For the benefit of those who dream of receiving "riches for doing little" let 's have a National Lottery. Humans need dreams. The freely given contributions should be dedicated to the needs of the pathetic health & education system. Though a lottery is parasitic pyramid game on society, if operated correctly IT Could Provide What The Next Generations Need. Keep the Politically Elite out of it. Convicts don't 8change their stripes. ...How many Millions in the next FL Lottery Win?

Posted 22 June 2024, 9:48 a.m. Suggest removal

Porcupine says...

Right on!

Posted 22 June 2024, 10:23 a.m. Suggest removal

ThisIsOurs says...

The problem with a national lottery is "*at this stage*" it will be these same actors running it, basically a slightly altered version if any of the current system.

Posted 22 June 2024, 9:08 p.m. Suggest removal

ExposedU2C says...

No, not so at all. There are plenty of effective guard rails that could be put in place to prevent this from happening. The professional operators of the highly successful Florida State Lottery long ago indicated a willingness to assist in that regard under a reasonable arrangement that would be mutually beneficial to both the State of Florida and The Bahamas.

Truth be told, the racketeering criminal thugs like Sebas Bastian and Craig Flowers need to be put out of business once and for all. Their illicit activities continue to place our entire domestic financial system at risk and they have greatly distorted both our foreign currency reserves and, like our corrupt government, the proper allocation of our country's scarce capital resources.
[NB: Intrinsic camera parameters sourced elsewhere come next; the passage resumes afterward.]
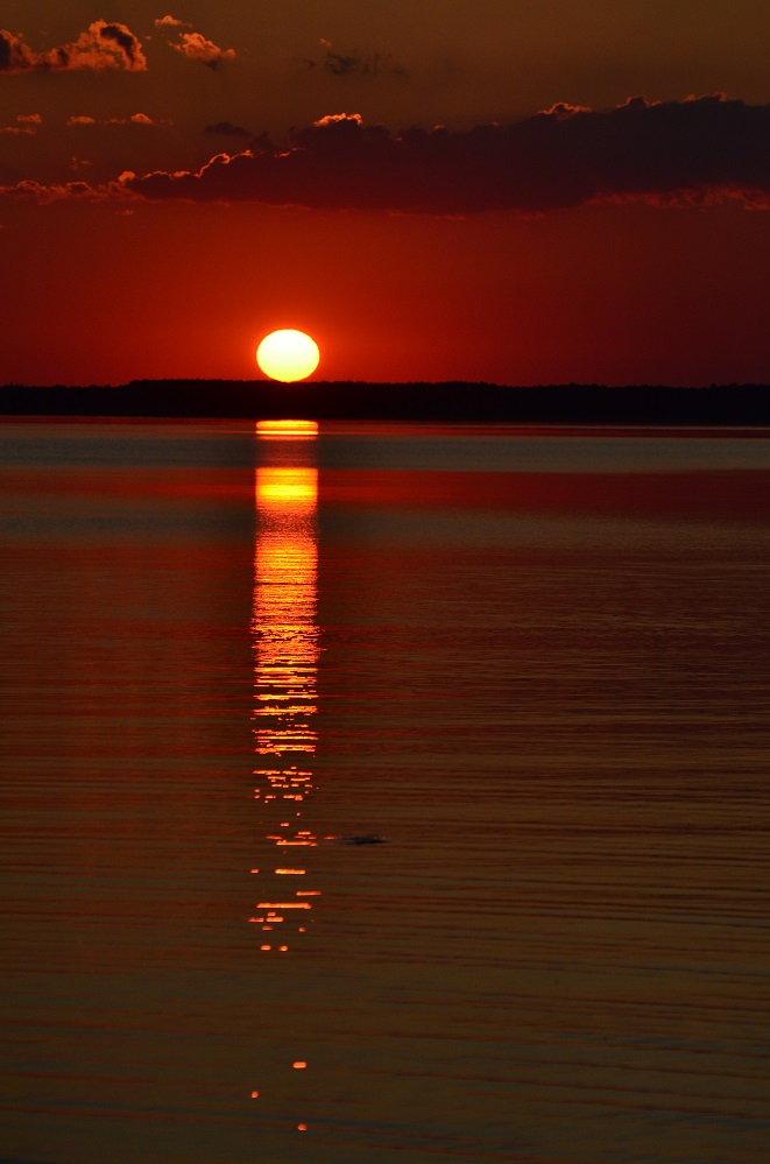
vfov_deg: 10.2
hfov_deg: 6.7
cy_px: 582
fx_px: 6530
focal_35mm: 202
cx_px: 385
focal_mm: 135
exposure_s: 1/8000
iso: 560
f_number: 5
The PLP government should never have attempted to illegally 'legalize' the criminal gaming enterprises of these sleazy thugs against the wishes of the Bahamian people as was expressed in the outcome of a duly held national referendum many years ago when the very corrupt Vomit Christie was PM.
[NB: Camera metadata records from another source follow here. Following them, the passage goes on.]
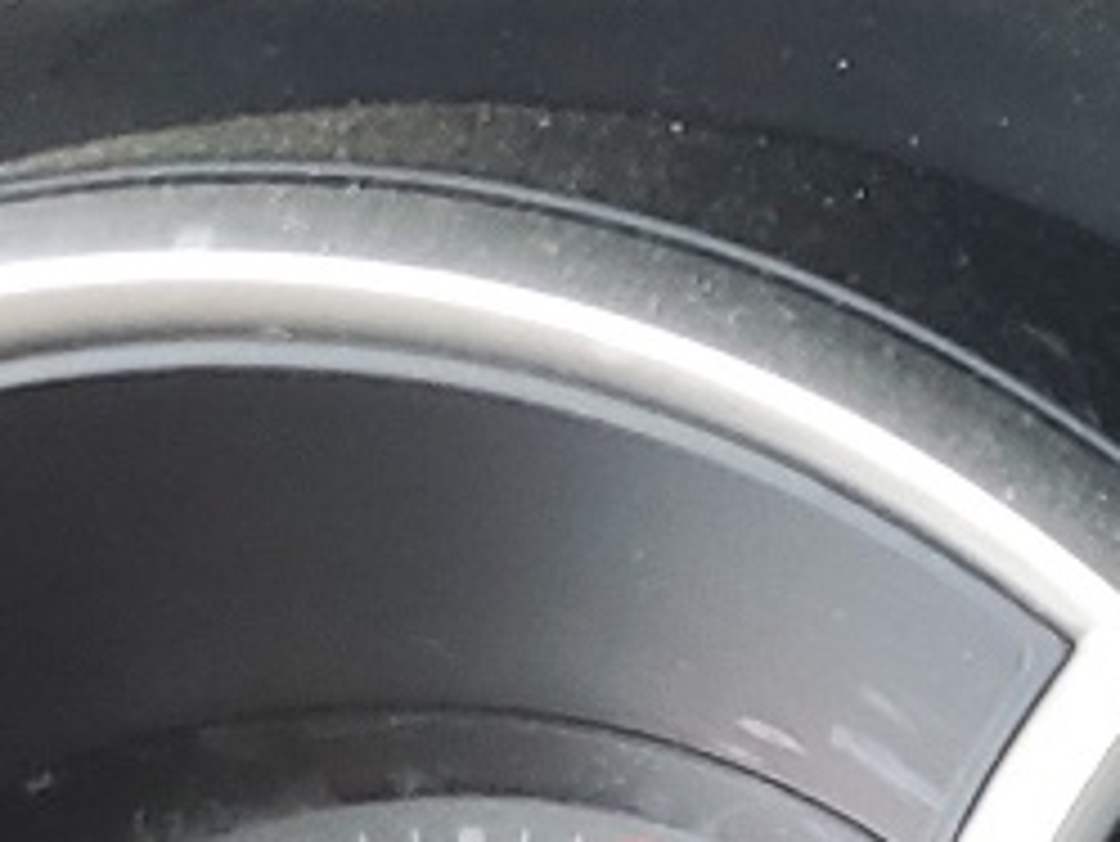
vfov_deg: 8.6
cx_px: 2150
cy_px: 1463
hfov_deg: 10.9
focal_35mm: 167
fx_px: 5406
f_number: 1.5
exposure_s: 1/120
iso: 65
Posted 23 June 2024, 1:19 p.m. Suggest removal

Porcupine says...

I appreciate your straightforward, irreverent, but truthful comments.
No positive change for humanity has ever come about by remaining silent.

Posted 23 June 2024, 4:54 p.m. Suggest removal

Regardless says...

Nothing worse than an arrogant criminal trying to dictate fiscal policy.

Posted 22 June 2024, 1 p.m. Suggest removal

bahamianson says...

He is tryimg to ñaunder his guilt. He feels if he gives money back he can clear his concsi3nce

Posted 22 June 2024, 5:22 p.m. Suggest removal

ThisIsOurs says...

"*Government. he added, “inherited” a fully functioning industry build by gaming house operators*"

God only knows what else they inherited from decades of illegal activity. Casinos and gambling are operations that notoriously go hand in hand with money laundering, prostitution, sex trafficking, drug dealing and in the Bahamas human smuggling.

If urban legend is to be believed precisely how casinos got here in the first place after fleeing newly communist Cuba

Posted 22 June 2024, 9:04 p.m. Suggest removal

truetruebahamian says...

It is beyond time to close down these web shop criminals entirely and establish a national lottery instead. It can be done.